EXTRACT
====
Democracy Gone Astray

Democracy, being a human construct, needs to be thought of as directionality rather than an object. As such, to understand it requires not so much a description of existing structures and/or other related phenomena but a declaration of intentionality.
This blog aims at creating labeled lists of published infringements of such intentionality, of points in time where democracy strays from its intended directionality. In addition to outright infringements, this blog also collects important contemporary information and/or discussions that impact our socio-political landscape.

All the posts here were published in the electronic media – main-stream as well as fringe, and maintain links to the original texts.

[NOTE: Due to changes I haven't caught on time in the blogging software, all of the 'Original Article' links were nullified between September 11, 2012 and December 11, 2012. My apologies.]

Wednesday, May 11, 2016

Hedge funds win no matter what: These are the obscene salaries of the industry’s top managers

For the world’s top hedge fund managers, 2015 was a fantastic year, with an astounding amount of money made. Institutional Investor’s Alpha magazine released its annual review of how the top managers fared last year, and the tally for the group of 25 came in at nearly $13 billion, up 10 percent over 2014. In any year, that figure would likely grab headlines, but considering that it was the worst year for funds since 2011 – with Atlantic Investment Management founder Alexander Roepers telling the Wall Street Journal “Everything went wrong” – those totals seem particularly enormous.
====
REQUIRED ACTIONS
1. Rewrite the part of the passage on democracy that starts with "Democracy Gone Astray" and ends with "our socio-political landscape.", substituting "website" for "blog" wherever it occurs.
2. Pick out every line of the records that contains the string "kern" and copy those lines.

Dataset excerpt
====
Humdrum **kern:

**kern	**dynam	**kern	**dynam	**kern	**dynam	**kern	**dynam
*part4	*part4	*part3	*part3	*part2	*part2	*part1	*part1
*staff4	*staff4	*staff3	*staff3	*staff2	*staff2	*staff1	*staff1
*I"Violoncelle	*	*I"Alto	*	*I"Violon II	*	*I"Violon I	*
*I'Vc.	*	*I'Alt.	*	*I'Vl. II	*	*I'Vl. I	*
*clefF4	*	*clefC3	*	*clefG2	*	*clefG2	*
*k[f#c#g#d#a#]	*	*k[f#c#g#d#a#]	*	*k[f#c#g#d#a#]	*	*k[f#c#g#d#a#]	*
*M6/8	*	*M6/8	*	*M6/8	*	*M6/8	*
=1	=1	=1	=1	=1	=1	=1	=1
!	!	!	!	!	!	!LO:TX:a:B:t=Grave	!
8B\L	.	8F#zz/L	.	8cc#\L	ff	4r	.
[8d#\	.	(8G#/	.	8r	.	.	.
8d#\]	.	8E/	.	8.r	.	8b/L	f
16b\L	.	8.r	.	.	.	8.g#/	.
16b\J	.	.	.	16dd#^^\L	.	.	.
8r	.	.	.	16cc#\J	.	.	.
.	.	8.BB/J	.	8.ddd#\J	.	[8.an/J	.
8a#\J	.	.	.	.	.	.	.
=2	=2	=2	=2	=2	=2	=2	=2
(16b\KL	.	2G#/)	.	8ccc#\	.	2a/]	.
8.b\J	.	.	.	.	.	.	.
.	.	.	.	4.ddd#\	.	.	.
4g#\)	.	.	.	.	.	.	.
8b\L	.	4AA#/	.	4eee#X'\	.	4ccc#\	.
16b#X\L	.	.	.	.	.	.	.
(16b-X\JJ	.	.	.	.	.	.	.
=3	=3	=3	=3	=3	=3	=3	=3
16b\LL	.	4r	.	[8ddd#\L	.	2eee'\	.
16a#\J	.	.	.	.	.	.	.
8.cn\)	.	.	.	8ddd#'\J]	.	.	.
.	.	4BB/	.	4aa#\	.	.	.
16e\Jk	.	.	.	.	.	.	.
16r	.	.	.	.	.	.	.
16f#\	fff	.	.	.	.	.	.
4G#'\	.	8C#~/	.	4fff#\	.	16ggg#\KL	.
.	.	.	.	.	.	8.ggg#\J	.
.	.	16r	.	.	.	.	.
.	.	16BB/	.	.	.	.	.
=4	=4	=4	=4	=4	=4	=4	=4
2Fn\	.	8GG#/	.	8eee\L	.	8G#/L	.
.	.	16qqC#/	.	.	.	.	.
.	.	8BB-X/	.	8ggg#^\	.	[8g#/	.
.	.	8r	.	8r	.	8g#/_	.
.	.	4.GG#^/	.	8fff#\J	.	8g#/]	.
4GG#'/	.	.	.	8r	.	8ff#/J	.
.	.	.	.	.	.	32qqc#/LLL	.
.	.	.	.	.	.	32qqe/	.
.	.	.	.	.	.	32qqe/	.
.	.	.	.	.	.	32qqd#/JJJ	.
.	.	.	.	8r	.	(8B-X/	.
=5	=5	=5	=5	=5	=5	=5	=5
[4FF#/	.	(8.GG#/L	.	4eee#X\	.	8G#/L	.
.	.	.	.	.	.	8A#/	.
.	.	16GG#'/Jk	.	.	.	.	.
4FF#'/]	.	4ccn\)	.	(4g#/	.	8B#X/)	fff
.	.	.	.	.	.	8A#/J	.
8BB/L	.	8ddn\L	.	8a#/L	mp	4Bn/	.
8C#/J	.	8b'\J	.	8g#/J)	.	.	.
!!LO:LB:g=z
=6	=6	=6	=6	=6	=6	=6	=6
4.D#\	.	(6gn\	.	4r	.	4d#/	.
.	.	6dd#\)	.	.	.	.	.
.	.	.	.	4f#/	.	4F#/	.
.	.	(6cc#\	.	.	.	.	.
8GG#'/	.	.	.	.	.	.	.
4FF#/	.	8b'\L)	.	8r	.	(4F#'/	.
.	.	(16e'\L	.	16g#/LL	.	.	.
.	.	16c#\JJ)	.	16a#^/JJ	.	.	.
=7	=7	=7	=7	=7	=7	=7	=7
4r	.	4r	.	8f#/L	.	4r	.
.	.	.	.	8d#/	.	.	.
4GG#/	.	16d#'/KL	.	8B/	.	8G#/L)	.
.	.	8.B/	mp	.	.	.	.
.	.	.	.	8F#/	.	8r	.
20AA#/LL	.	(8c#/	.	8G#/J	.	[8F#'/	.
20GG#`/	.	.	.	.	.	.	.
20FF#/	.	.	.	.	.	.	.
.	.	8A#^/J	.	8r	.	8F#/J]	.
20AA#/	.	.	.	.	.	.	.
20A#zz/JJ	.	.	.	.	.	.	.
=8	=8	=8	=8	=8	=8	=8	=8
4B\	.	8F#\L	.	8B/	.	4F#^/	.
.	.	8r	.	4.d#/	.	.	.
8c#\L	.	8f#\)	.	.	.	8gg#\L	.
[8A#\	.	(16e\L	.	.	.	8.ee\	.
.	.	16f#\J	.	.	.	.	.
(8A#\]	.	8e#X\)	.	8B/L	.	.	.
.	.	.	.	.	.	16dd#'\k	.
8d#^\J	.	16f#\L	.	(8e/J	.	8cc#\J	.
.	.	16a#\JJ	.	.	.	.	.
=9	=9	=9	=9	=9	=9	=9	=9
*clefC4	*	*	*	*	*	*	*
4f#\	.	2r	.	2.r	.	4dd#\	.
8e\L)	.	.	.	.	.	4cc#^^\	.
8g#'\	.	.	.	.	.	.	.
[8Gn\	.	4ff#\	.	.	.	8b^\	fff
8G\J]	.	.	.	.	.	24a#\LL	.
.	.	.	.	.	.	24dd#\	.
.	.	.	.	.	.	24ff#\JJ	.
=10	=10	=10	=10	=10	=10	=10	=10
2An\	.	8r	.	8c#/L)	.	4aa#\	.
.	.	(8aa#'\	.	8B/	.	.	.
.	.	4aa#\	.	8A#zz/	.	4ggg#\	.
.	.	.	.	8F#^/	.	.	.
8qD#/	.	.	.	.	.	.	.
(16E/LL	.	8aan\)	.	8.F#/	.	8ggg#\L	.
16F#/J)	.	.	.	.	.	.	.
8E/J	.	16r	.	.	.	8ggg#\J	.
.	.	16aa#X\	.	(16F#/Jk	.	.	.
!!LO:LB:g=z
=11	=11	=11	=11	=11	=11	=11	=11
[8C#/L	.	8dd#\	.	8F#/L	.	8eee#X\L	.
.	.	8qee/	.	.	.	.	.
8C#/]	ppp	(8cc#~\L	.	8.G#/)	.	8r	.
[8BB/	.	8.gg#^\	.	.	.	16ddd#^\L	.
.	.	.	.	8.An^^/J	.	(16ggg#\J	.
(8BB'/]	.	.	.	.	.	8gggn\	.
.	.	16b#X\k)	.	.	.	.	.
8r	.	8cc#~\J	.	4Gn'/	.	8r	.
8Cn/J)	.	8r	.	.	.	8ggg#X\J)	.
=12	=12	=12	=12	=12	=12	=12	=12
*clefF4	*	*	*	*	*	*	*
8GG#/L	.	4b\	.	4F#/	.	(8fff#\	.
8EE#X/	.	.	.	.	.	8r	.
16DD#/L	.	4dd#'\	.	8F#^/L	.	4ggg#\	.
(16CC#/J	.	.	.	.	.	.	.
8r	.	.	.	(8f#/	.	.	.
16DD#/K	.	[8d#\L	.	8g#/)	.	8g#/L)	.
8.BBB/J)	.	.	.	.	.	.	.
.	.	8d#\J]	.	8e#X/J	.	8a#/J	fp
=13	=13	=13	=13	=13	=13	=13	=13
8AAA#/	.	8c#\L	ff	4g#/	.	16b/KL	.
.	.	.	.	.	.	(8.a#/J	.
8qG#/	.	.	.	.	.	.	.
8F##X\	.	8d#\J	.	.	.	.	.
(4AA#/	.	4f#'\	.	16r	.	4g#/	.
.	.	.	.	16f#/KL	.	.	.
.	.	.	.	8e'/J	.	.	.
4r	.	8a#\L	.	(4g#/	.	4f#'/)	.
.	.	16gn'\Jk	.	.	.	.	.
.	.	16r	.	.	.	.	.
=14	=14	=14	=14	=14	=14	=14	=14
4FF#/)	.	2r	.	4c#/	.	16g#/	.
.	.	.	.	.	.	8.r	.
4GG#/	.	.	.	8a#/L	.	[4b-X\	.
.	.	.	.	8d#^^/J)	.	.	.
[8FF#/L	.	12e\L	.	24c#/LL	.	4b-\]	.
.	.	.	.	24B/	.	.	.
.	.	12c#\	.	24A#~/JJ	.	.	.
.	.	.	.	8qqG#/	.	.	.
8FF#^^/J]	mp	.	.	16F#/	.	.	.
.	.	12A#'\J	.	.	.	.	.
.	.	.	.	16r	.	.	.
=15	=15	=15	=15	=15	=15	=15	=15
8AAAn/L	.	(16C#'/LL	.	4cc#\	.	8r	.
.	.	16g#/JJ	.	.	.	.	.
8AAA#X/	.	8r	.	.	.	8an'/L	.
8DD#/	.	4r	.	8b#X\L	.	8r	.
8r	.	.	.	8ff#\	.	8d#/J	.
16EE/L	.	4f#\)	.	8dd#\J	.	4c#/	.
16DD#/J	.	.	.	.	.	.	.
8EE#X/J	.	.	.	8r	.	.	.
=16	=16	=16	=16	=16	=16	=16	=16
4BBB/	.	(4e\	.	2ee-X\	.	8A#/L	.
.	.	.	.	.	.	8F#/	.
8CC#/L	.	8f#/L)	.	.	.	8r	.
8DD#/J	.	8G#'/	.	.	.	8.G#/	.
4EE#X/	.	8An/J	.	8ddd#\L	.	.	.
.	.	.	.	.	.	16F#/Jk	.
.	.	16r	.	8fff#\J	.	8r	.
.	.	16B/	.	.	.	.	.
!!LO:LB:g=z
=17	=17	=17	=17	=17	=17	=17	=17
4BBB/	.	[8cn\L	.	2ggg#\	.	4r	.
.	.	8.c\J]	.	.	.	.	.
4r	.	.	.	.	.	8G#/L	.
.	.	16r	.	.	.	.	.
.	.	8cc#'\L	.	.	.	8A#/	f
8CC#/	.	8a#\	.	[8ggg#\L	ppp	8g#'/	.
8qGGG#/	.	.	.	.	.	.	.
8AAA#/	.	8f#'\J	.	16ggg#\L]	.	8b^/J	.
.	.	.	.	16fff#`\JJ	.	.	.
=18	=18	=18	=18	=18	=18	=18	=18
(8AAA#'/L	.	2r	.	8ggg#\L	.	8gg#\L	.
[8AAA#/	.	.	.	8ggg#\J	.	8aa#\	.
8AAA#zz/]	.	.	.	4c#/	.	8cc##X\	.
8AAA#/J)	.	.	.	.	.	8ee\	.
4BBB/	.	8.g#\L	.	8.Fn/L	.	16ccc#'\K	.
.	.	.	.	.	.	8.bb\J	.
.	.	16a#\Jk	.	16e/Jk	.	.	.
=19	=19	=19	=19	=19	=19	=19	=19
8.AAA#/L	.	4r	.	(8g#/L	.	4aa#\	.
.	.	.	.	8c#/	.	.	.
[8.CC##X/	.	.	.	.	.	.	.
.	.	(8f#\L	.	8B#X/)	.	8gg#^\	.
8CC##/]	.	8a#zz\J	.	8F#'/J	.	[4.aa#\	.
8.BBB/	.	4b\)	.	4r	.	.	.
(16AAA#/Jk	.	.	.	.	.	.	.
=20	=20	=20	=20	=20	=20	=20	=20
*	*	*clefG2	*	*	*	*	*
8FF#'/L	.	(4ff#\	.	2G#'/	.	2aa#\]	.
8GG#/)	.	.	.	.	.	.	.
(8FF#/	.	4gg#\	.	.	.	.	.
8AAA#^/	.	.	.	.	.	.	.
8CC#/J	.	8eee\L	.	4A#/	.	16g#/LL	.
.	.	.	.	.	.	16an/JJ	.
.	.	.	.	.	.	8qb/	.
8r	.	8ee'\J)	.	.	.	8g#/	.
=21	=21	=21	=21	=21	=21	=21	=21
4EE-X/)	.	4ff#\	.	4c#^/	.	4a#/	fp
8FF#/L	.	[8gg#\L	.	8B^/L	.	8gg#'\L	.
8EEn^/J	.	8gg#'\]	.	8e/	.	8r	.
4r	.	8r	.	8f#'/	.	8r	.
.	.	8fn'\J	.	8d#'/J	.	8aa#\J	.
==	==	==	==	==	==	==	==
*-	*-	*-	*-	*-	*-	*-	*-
====
REPLIES
1.
Democracy Gone Astray

Democracy, being a human construct, needs to be thought of as directionality rather than an object. As such, to understand it requires not so much a description of existing structures and/or other related phenomena but a declaration of intentionality.
This website aims at creating labeled lists of published infringements of such intentionality, of points in time where democracy strays from its intended directionality. In addition to outright infringements, this website also collects important contemporary information and/or discussions that impact our socio-political landscape.

2.
Humdrum **kern:
**kern	**dynam	**kern	**dynam	**kern	**dynam	**kern	**dynam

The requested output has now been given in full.